A picture of the space of typical learnable tasks
This work provides insights into task relationships and generalization in machine learning, though it appears incremental as it builds on existing methods to analyze known phenomena.
The paper investigates the structure of the space of learnable tasks using information geometry, revealing that representations from various learning methods are low-dimensional and that supervised learning on one task can generalize to dissimilar tasks, with experiments on CIFAR-10 and ImageNet datasets.

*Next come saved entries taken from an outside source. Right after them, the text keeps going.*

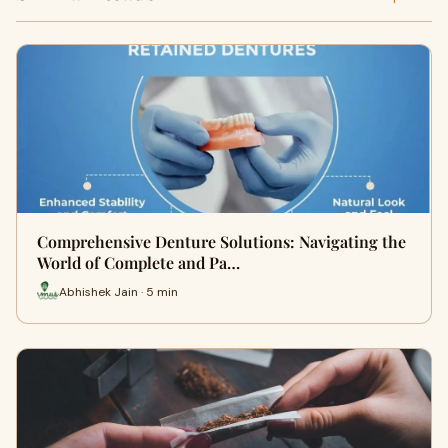
Comprehensive Denture Solutions: Navigating the
World of Complete and Pa…
Abhishek Jain · 5 min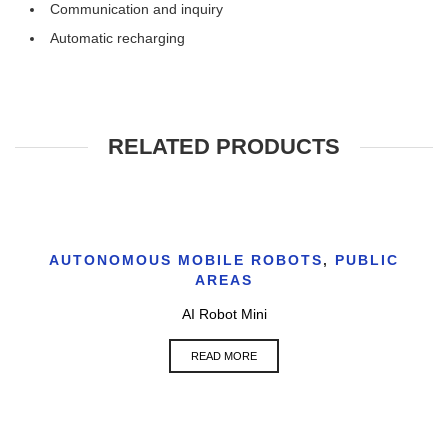
Communication and inquiry
Automatic recharging
RELATED PRODUCTS
AUTONOMOUS MOBILE ROBOTS
,
PUBLIC
AREAS
AI Robot Mini
READ MORE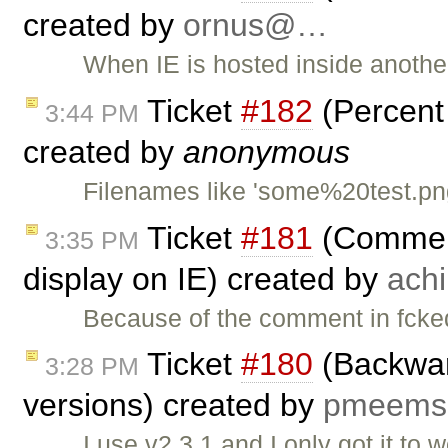
created by
ornus@…
When IE is hosted inside another
Ticket
#182
(Percent
3:44 PM
created by
anonymous
Filenames like 'some%20test.png
Ticket
#181
(Comment
3:35 PM
display on IE) created by
ach
Because of the comment in fcked
Ticket
#180
(Backward
3:28 PM
versions) created by
pmeem
I use v2.3.1 and I only got it to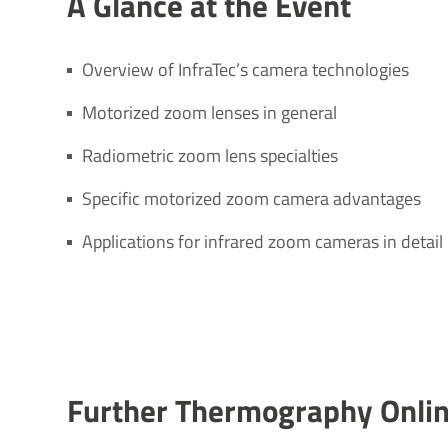
A Glance at the Event
Overview of InfraTec’s camera technologies
Motorized zoom lenses in general
Radiometric zoom lens specialties
Specific motorized zoom camera advantages
Applications for infrared zoom cameras in detail
Further Ther­mo­graphy Onli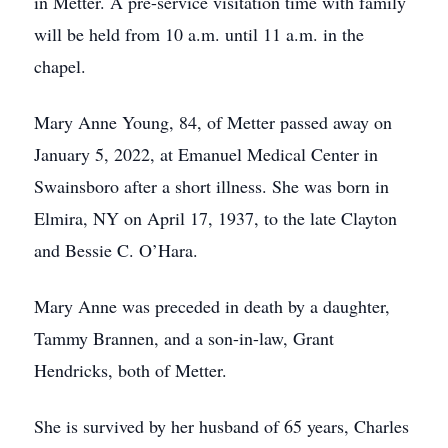
in Metter. A pre-service visitation time with family
will be held from 10 a.m. until 11 a.m. in the
chapel.
Mary Anne Young, 84, of Metter passed away on
January 5, 2022, at Emanuel Medical Center in
Swainsboro after a short illness. She was born in
Elmira, NY on April 17, 1937, to the late Clayton
and Bessie C. O’Hara.
Mary Anne was preceded in death by a daughter,
Tammy Brannen, and a son-in-law, Grant
Hendricks, both of Metter.
She is survived by her husband of 65 years, Charles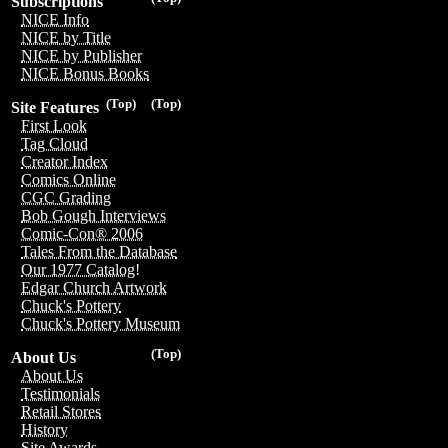
Subscriptions
NICE Info
NICE by Title
NICE by Publisher
NICE Bonus Books
(Top)
(Top)
Site Features
First Look
Tag Cloud
Creator Index
Comics Online
CGC Grading
Bob Gough Interviews
Comic-Con® 2006
Tales From the Database
Our 1977 Catalog!
Edgar Church Artwork
Chuck's Pottery
Chuck's Pottery Museum
(Top)
About Us
About Us
Testimonials
Retail Stores
History
Site Awards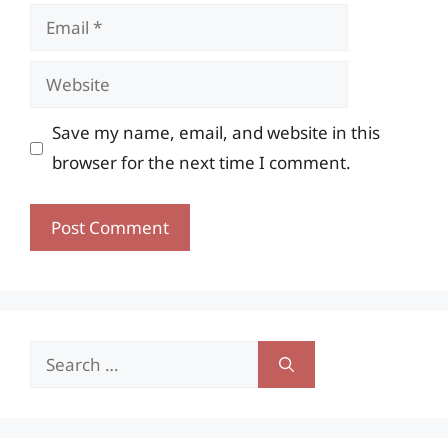
Email
Website
Save my name, email, and website in this
browser for the next time I comment.
Search
for: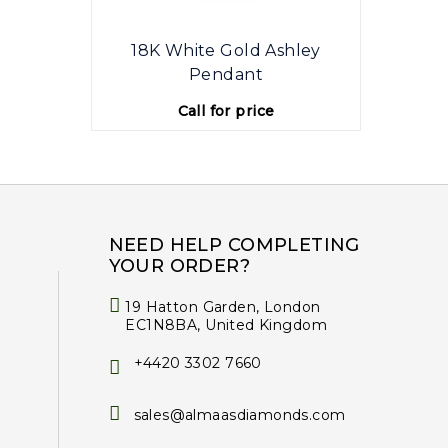
18K White Gold Ashley
1
Pendant
Call for price
NEED HELP COMPLETING
YOUR ORDER?
19 Hatton Garden, London
EC1N8BA, United Kingdom
+4420 3302 7660
sales@almaasdiamonds.com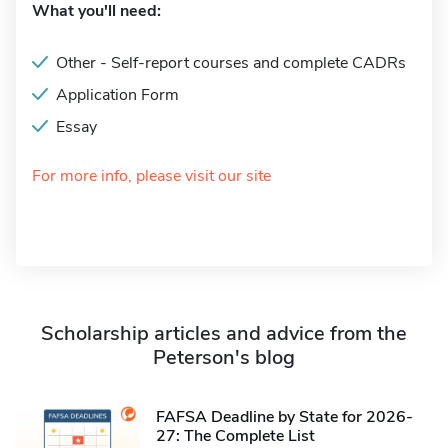
What you'll need:
Other - Self-report courses and complete CADRs
Application Form
Essay
For more info, please visit our site
Scholarship articles and advice from the
Peterson's blog
FAFSA Deadline by State for 2026-
27: The Complete List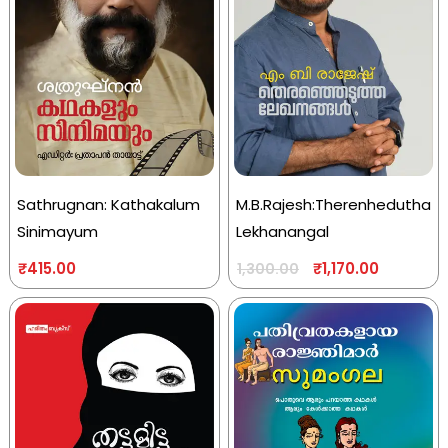
Sathrugnan: Kathakalum
M.B.Rajesh:Therenhedutha
Sinimayum
Lekhanangal
₹
415.00
₹
1,170.00
1,300.00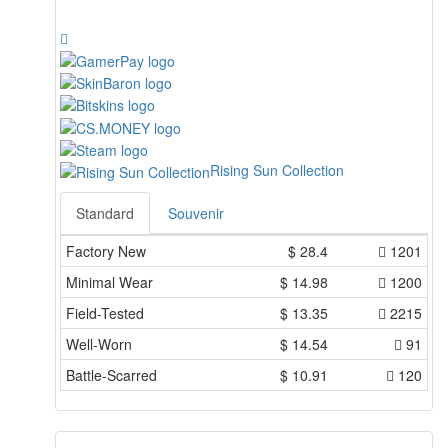
Rising Sun Collection
Standard
Souvenir
Factory New
$
28.4
1201
Minimal Wear
$
14.98
1200
Field-Tested
$
13.35
2215
Well-Worn
$
14.54
91
Battle-Scarred
$
10.91
120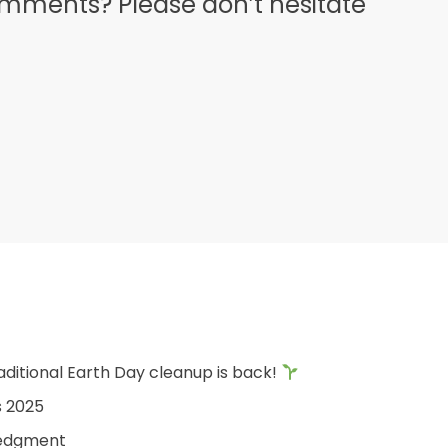
omments? Please don’t hesitate
aditional Earth Day cleanup is back!
s 2025
edgment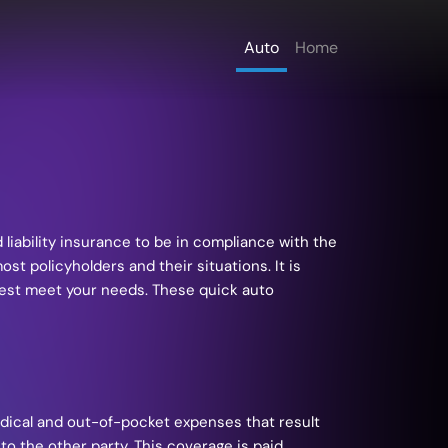
Auto
Home
liability insurance to be in compliance with the
t policyholders and their situations. It is
best meet your needs. These quick auto
medical and out-of-pocket expenses that result
to the other party. This coverage is paid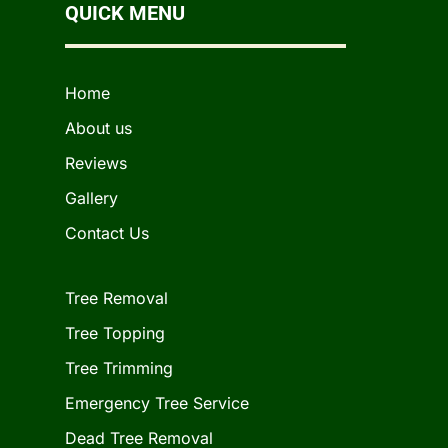
QUICK MENU
Home
About us
Reviews
Gallery
Contact Us
Tree Removal
Tree Topping
Tree Trimming
Emergency Tree Service
Dead Tree Removal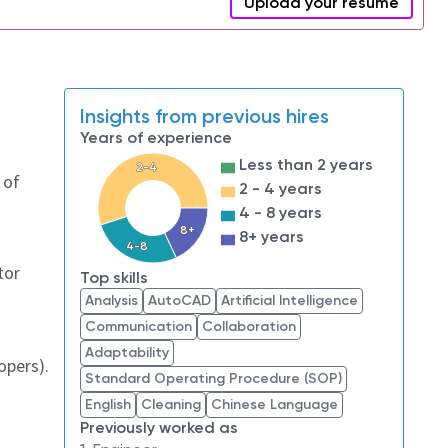
Upload your resume
Insights from previous hires
Years of experience
Less than 2 years
2-4
 of
2 - 4 years
4 - 8 years
8+
8+ years
4-8
tor
Top skills
Analysis
AutoCAD
Artificial Intelligence
Communication
Collaboration
Adaptability
opers).
Standard Operating Procedure (SOP)
English
Cleaning
Chinese Language
Previously worked as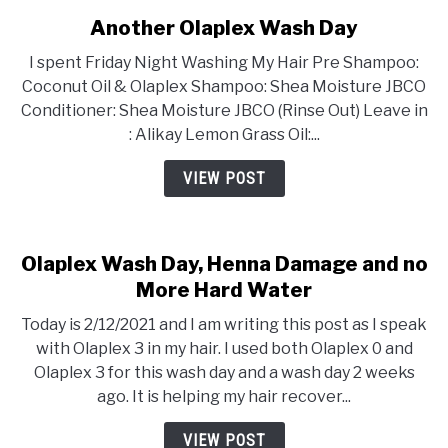
Another Olaplex Wash Day
I spent Friday Night Washing My Hair Pre Shampoo:
Coconut Oil & Olaplex Shampoo: Shea Moisture JBCO
Conditioner: Shea Moisture JBCO (Rinse Out) Leave in
: Alikay Lemon Grass Oil:...
VIEW POST
Olaplex Wash Day, Henna Damage and no
More Hard Water
Today is 2/12/2021 and I am writing this post as I speak
with Olaplex 3 in my hair. I used both Olaplex 0 and
Olaplex 3 for this wash day and a wash day 2 weeks
ago. It is helping my hair recover...
VIEW POST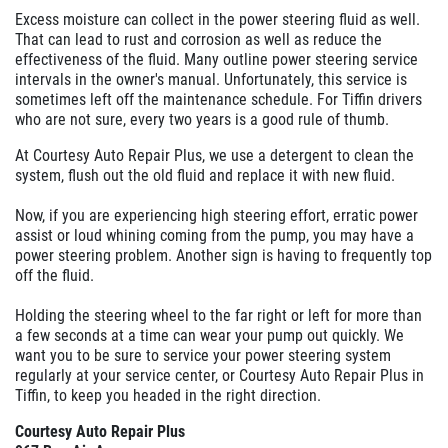
Excess moisture can collect in the power steering fluid as well.
That can lead to rust and corrosion as well as reduce the
effectiveness of the fluid. Many outline power steering service
intervals in the owner's manual. Unfortunately, this service is
sometimes left off the maintenance schedule. For Tiffin drivers
who are not sure, every two years is a good rule of thumb.
At Courtesy Auto Repair Plus, we use a detergent to clean the
system, flush out the old fluid and replace it with new fluid.
Now, if you are experiencing high steering effort, erratic power
assist or loud whining coming from the pump, you may have a
power steering problem. Another sign is having to frequently top
off the fluid.
Holding the steering wheel to the far right or left for more than
a few seconds at a time can wear your pump out quickly. We
want you to be sure to service your power steering system
regularly at your service center, or Courtesy Auto Repair Plus in
Tiffin, to keep you headed in the right direction.
Courtesy Auto Repair Plus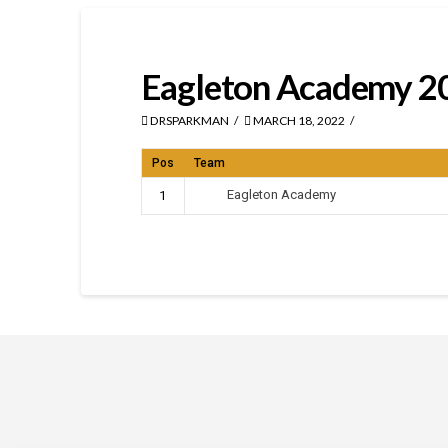
Eagleton Academy 2
DRSPARKMAN
MARCH 18, 2022
Pos
Team
Eagleton Academy
1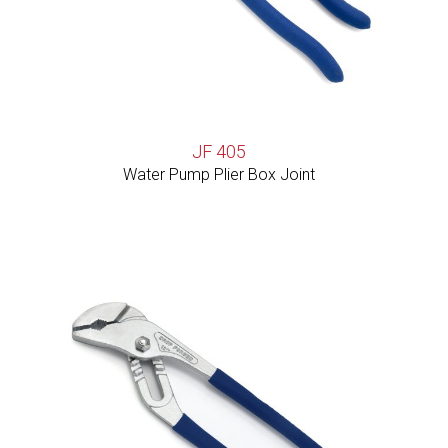
JF 405
Water Pump Plier Box Joint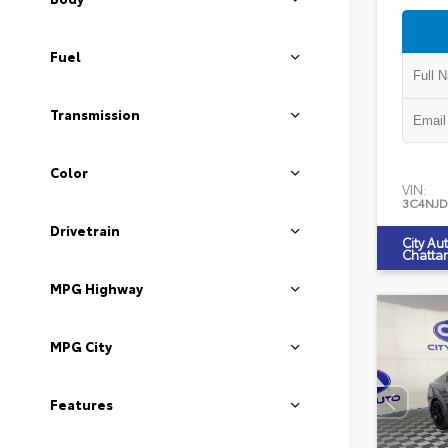
Fuel
Transmission
Color
VIN:
3C4NJD
Drivetrain
City Au
Chatta
MPG Highway
MPG City
Features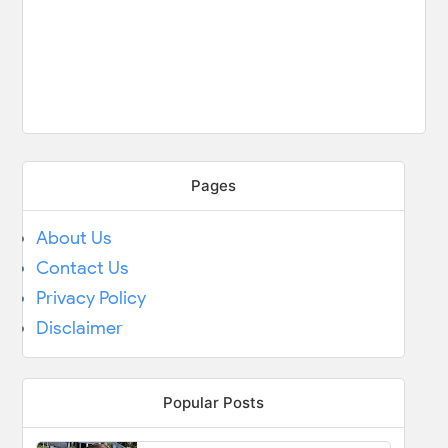
Pages
About Us
Contact Us
Privacy Policy
Disclaimer
Popular Posts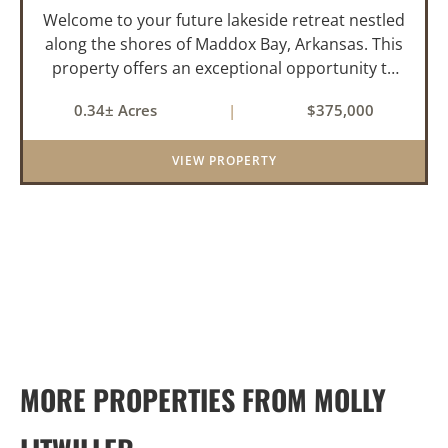
Welcome to your future lakeside retreat nestled
along the shores of Maddox Bay, Arkansas. This
property offers an exceptional opportunity to
own a piece of waterfront paradise. Situated on
0.34± Acres
|
$375,000
a big lot with panoramic views of the bay, this
home is under...
VIEW PROPERTY
MORE PROPERTIES FROM MOLLY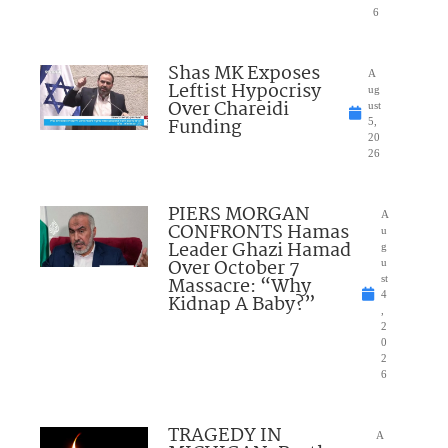
6
Shas MK Exposes
A
Leftist Hypocrisy
ug
Over Chareidi
ust
Funding
5,
20
26
PIERS MORGAN
A
CONFRONTS Hamas
u
Leader Ghazi Hamad
g
Over October 7
u
Massacre: “Why
st
4
Kidnap A Baby?”
,
2
0
2
6
TRAGEDY IN
A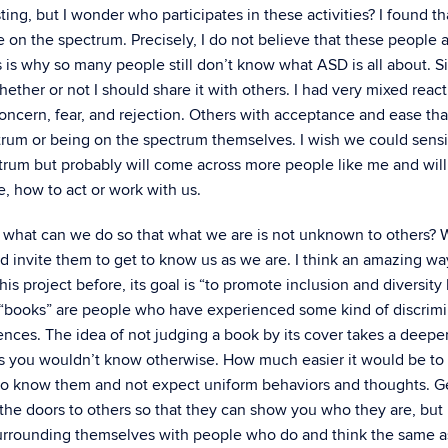
esting, but I wonder who participates in these activities? I found t
le on the spectrum. Precisely, I do not believe that these people 
is is why so many people still don’t know what ASD is all about. S
her or not I should share it with others. I had very mixed react
oncern, fear, and rejection. Others with acceptance and ease tha
um or being on the spectrum themselves. I wish we could sensi
ctrum but probably will come across more people like me and will
e, how to act or work with us.
 what can we do so that what we are is not unknown to others? We
 invite them to get to know us as we are. I think an amazing wa
his project before, its goal is “to promote inclusion and diversity
e “books” are people who have experienced some kind of discrimi
iences. The idea of not judging a book by its cover takes a deepe
s you wouldn’t know otherwise. How much easier it would be to
to know them and not expect uniform behaviors and thoughts. G
he doors to others so that they can show you who they are, but i
y surrounding themselves with people who do and think the same a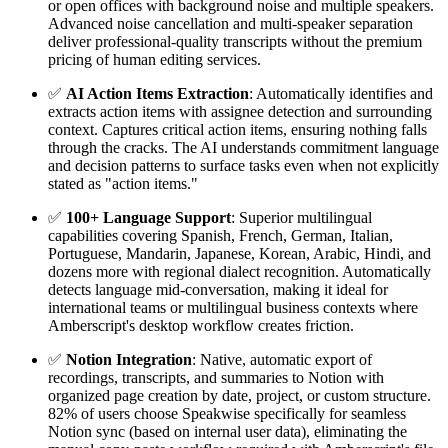
or open offices with background noise and multiple speakers.
Advanced noise cancellation and multi-speaker separation
deliver professional-quality transcripts without the premium
pricing of human editing services.
✅
AI Action Items Extraction
: Automatically identifies and
extracts action items with assignee detection and surrounding
context. Captures critical action items, ensuring nothing falls
through the cracks. The AI understands commitment language
and decision patterns to surface tasks even when not explicitly
stated as "action items."
✅
100+ Language Support
: Superior multilingual
capabilities covering Spanish, French, German, Italian,
Portuguese, Mandarin, Japanese, Korean, Arabic, Hindi, and
dozens more with regional dialect recognition. Automatically
detects language mid-conversation, making it ideal for
international teams or multilingual business contexts where
Amberscript's desktop workflow creates friction.
✅
Notion Integration
: Native, automatic export of
recordings, transcripts, and summaries to Notion with
organized page creation by date, project, or custom structure.
82% of users choose Speakwise specifically for seamless
Notion sync (based on internal user data), eliminating the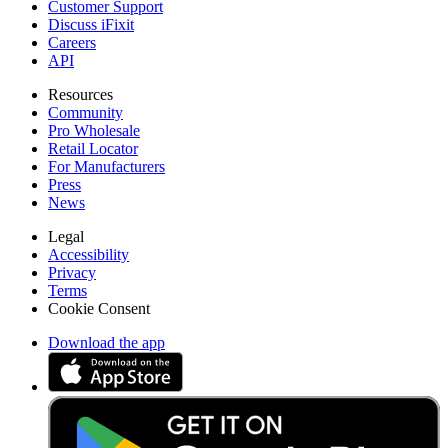
Customer Support
Discuss iFixit
Careers
API
Resources
Community
Pro Wholesale
Retail Locator
For Manufacturers
Press
News
Legal
Accessibility
Privacy
Terms
Cookie Consent
Download the app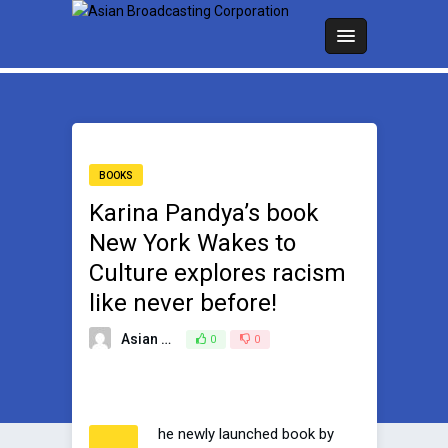
BOOKS
Karina Pandya’s book
New York Wakes to
Culture explores racism
like never before!
Asian Broadcasting Team
0
0
January 30, 2023
he newly launched book by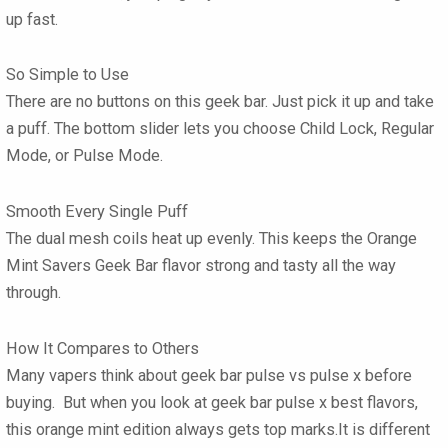
up fast.
So Simple to Use
There are no buttons on this geek bar. Just pick it up and take
a puff. The bottom slider lets you choose Child Lock, Regular
Mode, or Pulse Mode.
Smooth Every Single Puff
The dual mesh coils heat up evenly. This keeps the Orange
Mint Savers Geek Bar flavor strong and tasty all the way
through.
How It Compares to Others
Many vapers think about geek bar pulse vs pulse x before
buying. But when you look at geek bar pulse x best flavors,
this orange mint edition always gets top marks.It is different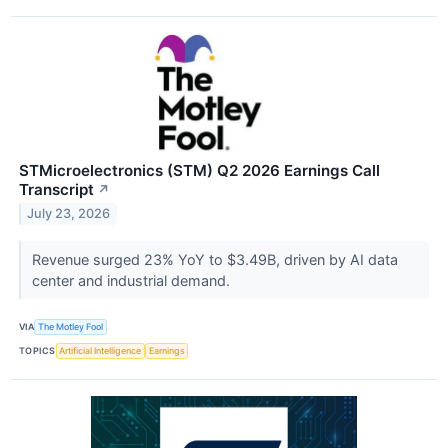
STMicroelectronics (STM) Q2 2026 Earnings Call
Transcript
↗
July 23, 2026
Revenue surged 23% YoY to $3.49B, driven by AI data
center and industrial demand.
VIA
The Motley Fool
TOPICS
Artificial Intelligence
Earnings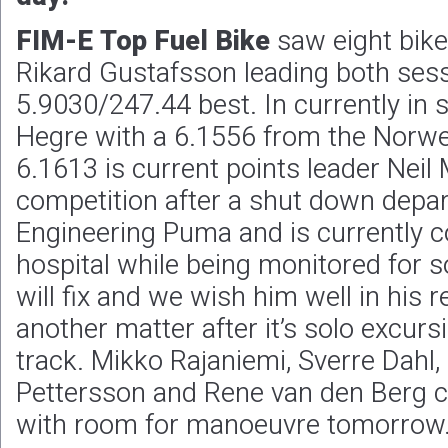
FIM-E Top Fuel
Bike
saw eight bikes
Rikard Gustafsson leading both sess
5.9030/247.44 best. In currently in 
Hegre with a 6.1556 from the Norweg
6.1613 is current points leader Neil 
competition after a shut down depa
Engineering Puma and is currently co
hospital while being monitored for 
will fix and we wish him well in his r
another matter after it’s solo excurs
track. Mikko Rajaniemi, Sverre Dahl
Pettersson and Rene van den Berg c
with room for manoeuvre tomorrow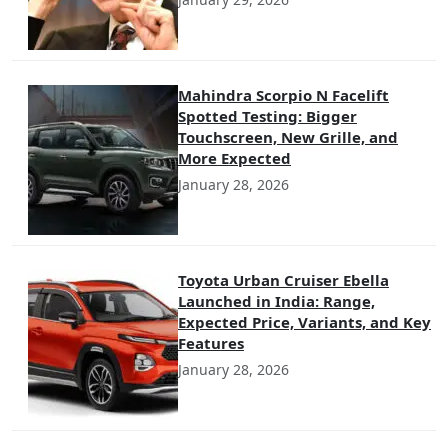
Mahindra Scorpio N Facelift
Spotted Testing: Bigger
Touchscreen, New Grille, and
More Expected
January 28, 2026
Toyota Urban Cruiser Ebella
Launched in India: Range,
Expected Price, Variants, and Key
Features
January 28, 2026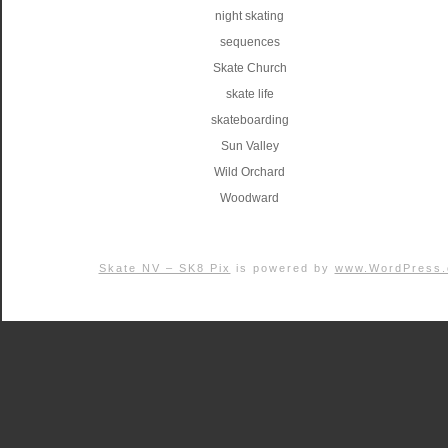
night skating
sequences
Skate Church
skate life
skateboarding
Sun Valley
Wild Orchard
Woodward
Skate NV – SK8 Pix
is powered by
www.WordPress.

We develop information geometric techniques to understand the representations learned by deep networks when they are trained on different tasks using supervised, meta-, semi-supervised and contrastive learning. We shed light on the following phenomena that relate to the structure of the space of tasks: (1) the manifold of probabilistic models trained on different tasks using different representation learning methods is effectively low-dimensional; (2) supervised learning on one task results in a surprising amount of progress even on seemingly dissimilar tasks; progress on other tasks is larger if the training task has diverse classes; (3) the structure of the space of tasks indicated by our analysis is consistent with parts of the Wordnet phylogenetic tree; (4) episodic meta-learning algorithms and supervised learning traverse different trajectories during training but they fit similar models eventually; (5) contrastive and semi-supervised learning methods traverse trajectories similar to those of supervised learning. We use classification tasks constructed from the CIFAR-10 and Imagenet datasets to study these phenomena.